*EXCERPTED DATA*
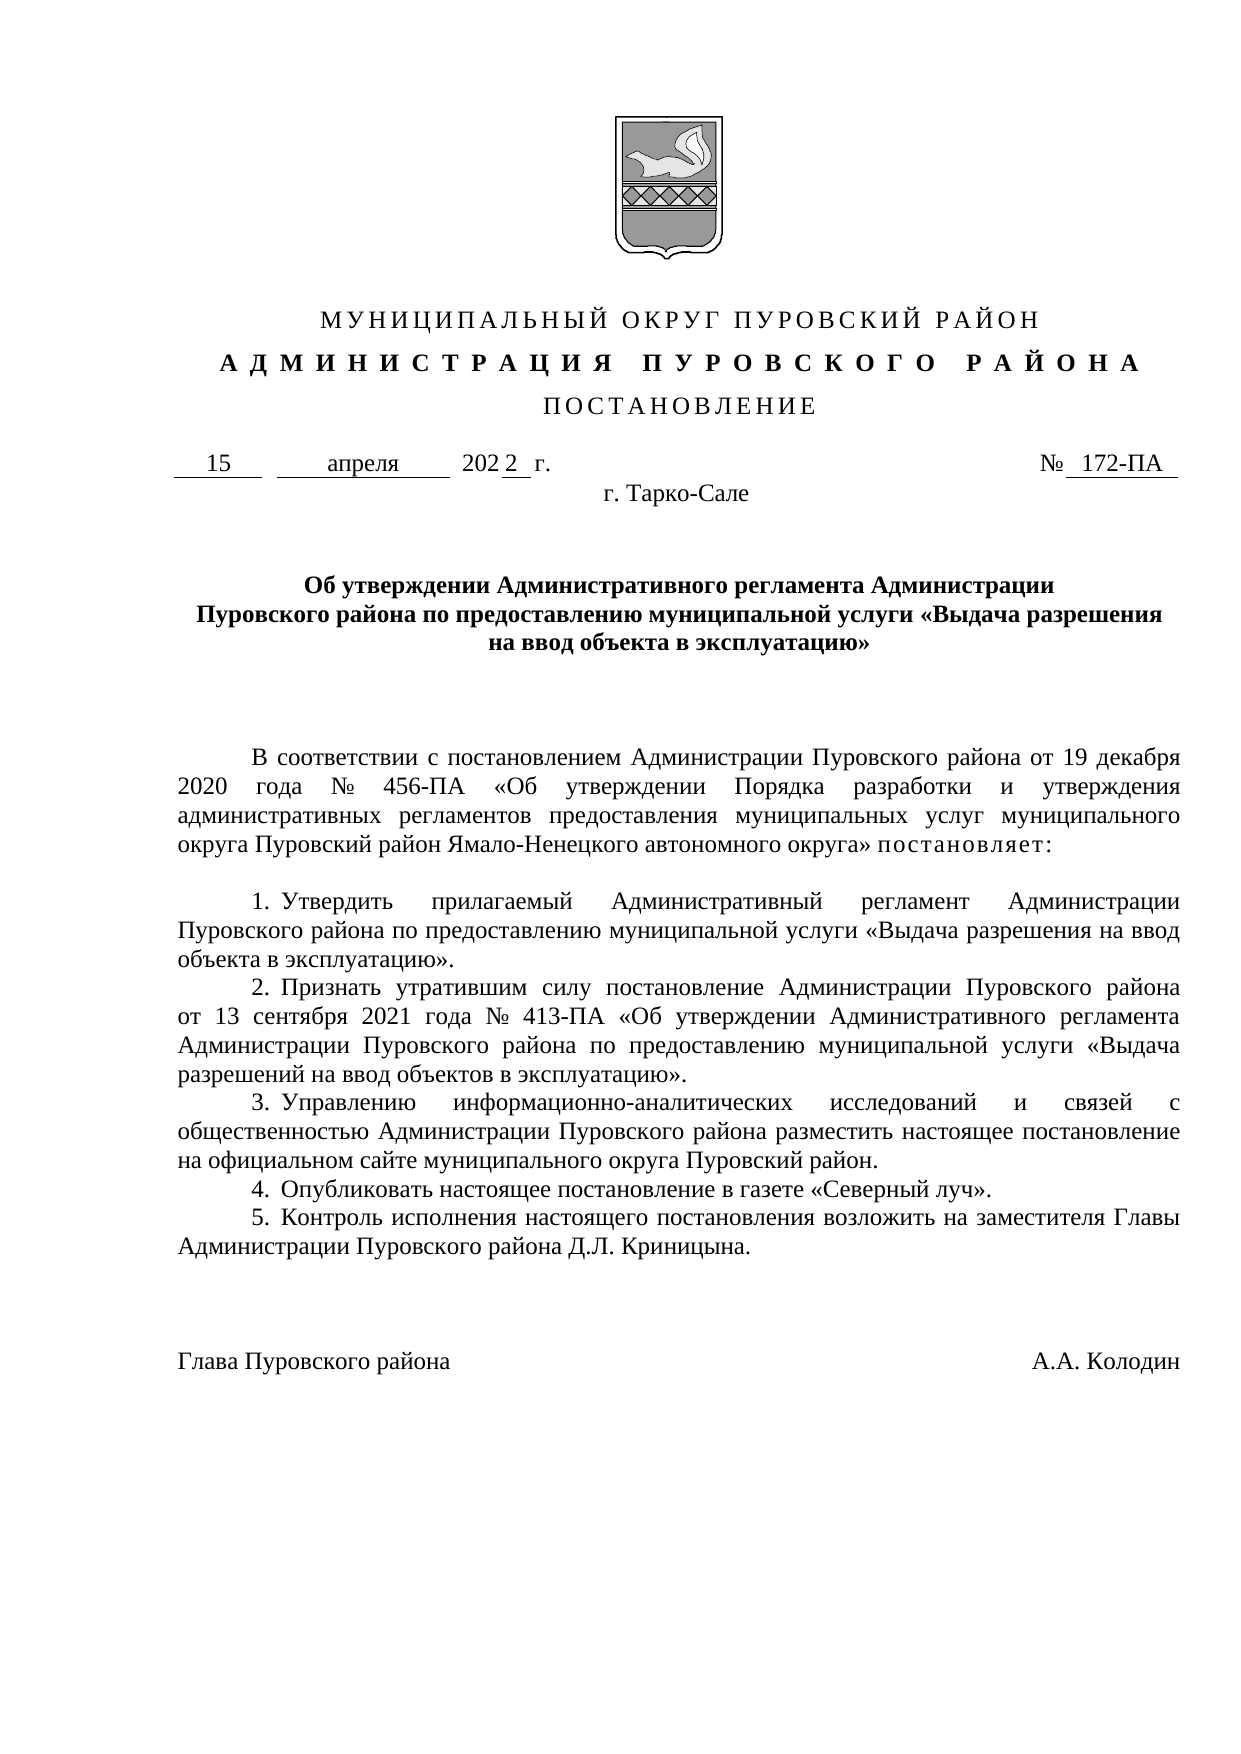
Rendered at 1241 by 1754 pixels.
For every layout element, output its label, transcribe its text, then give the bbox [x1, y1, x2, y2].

text Пуровского района по предоставлению муниципальной услуги «Выдача разрешения [177, 599, 1181, 627]
list Опубликовать настоящее постановление в газете «Северный луч». [177, 1174, 1181, 1202]
text на ввод объекта в эксплуатацию» [177, 627, 1181, 656]
list Контроль исполнения настоящего постановления возложить на заместителя Главы Администрации Пуровского района Д.Л. Криницына. [177, 1202, 1181, 1260]
text Глава Пуровского района А.А. Колодин [177, 1346, 1181, 1375]
text В соответствии с постановлением Администрации Пуровского района от 19 декабря 2020 года № 456-ПА «Об утверждении Порядка разработки и утверждения административных регламентов предоставления муниципальных услуг муниципального округа Пуровский район Ямало-Ненецкого автономного округа» постановляет: [177, 742, 1181, 857]
list Признать утратившим силу постановление Администрации Пуровского района от 13 сентября 2021 года № 413-ПА «Об утверждении Административного регламента Администрации Пуровского района по предоставлению муниципальной услуги «Выдача разрешений на ввод объектов в эксплуатацию». [177, 972, 1181, 1087]
text Об утверждении Административного регламента Администрации [177, 570, 1181, 599]
list Управлению информационно-аналитических исследований и связей с общественностью Администрации Пуровского района разместить настоящее постановление на официальном сайте муниципального округа Пуровский район. [177, 1087, 1181, 1174]
list Утвердить прилагаемый Административный регламент Администрации Пуровского района по предоставлению муниципальной услуги «Выдача разрешения на ввод объекта в эксплуатацию». [177, 886, 1181, 972]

*EXERCISE OBJECTIVE*
All records above are to be printed exactly, minus the pictures they contain.

*REPLY*
Rendered at 1241 by 1754 pixels.
For every layout element, output its label, transcribe its text, then give the bbox [x1, y1, x2, y2].

text Пуровского района по предоставлению муниципальной услуги «Выдача разрешения [177, 599, 1181, 627]
list Опубликовать настоящее постановление в газете «Северный луч». [177, 1174, 1181, 1202]
text на ввод объекта в эксплуатацию» [177, 627, 1181, 656]
list Контроль исполнения настоящего постановления возложить на заместителя Главы Администрации Пуровского района Д.Л. Криницына. [177, 1202, 1181, 1260]
text Глава Пуровского района А.А. Колодин [177, 1346, 1181, 1375]
text В соответствии с постановлением Администрации Пуровского района от 19 декабря 2020 года № 456-ПА «Об утверждении Порядка разработки и утверждения административных регламентов предоставления муниципальных услуг муниципального округа Пуровский район Ямало-Ненецкого автономного округа» постановляет: [177, 742, 1181, 857]
list Признать утратившим силу постановление Администрации Пуровского района от 13 сентября 2021 года № 413-ПА «Об утверждении Административного регламента Администрации Пуровского района по предоставлению муниципальной услуги «Выдача разрешений на ввод объектов в эксплуатацию». [177, 972, 1181, 1087]
text Об утверждении Административного регламента Администрации [177, 570, 1181, 599]
list Управлению информационно-аналитических исследований и связей с общественностью Администрации Пуровского района разместить настоящее постановление на официальном сайте муниципального округа Пуровский район. [177, 1087, 1181, 1174]
list Утвердить прилагаемый Административный регламент Администрации Пуровского района по предоставлению муниципальной услуги «Выдача разрешения на ввод объекта в эксплуатацию». [177, 886, 1181, 972]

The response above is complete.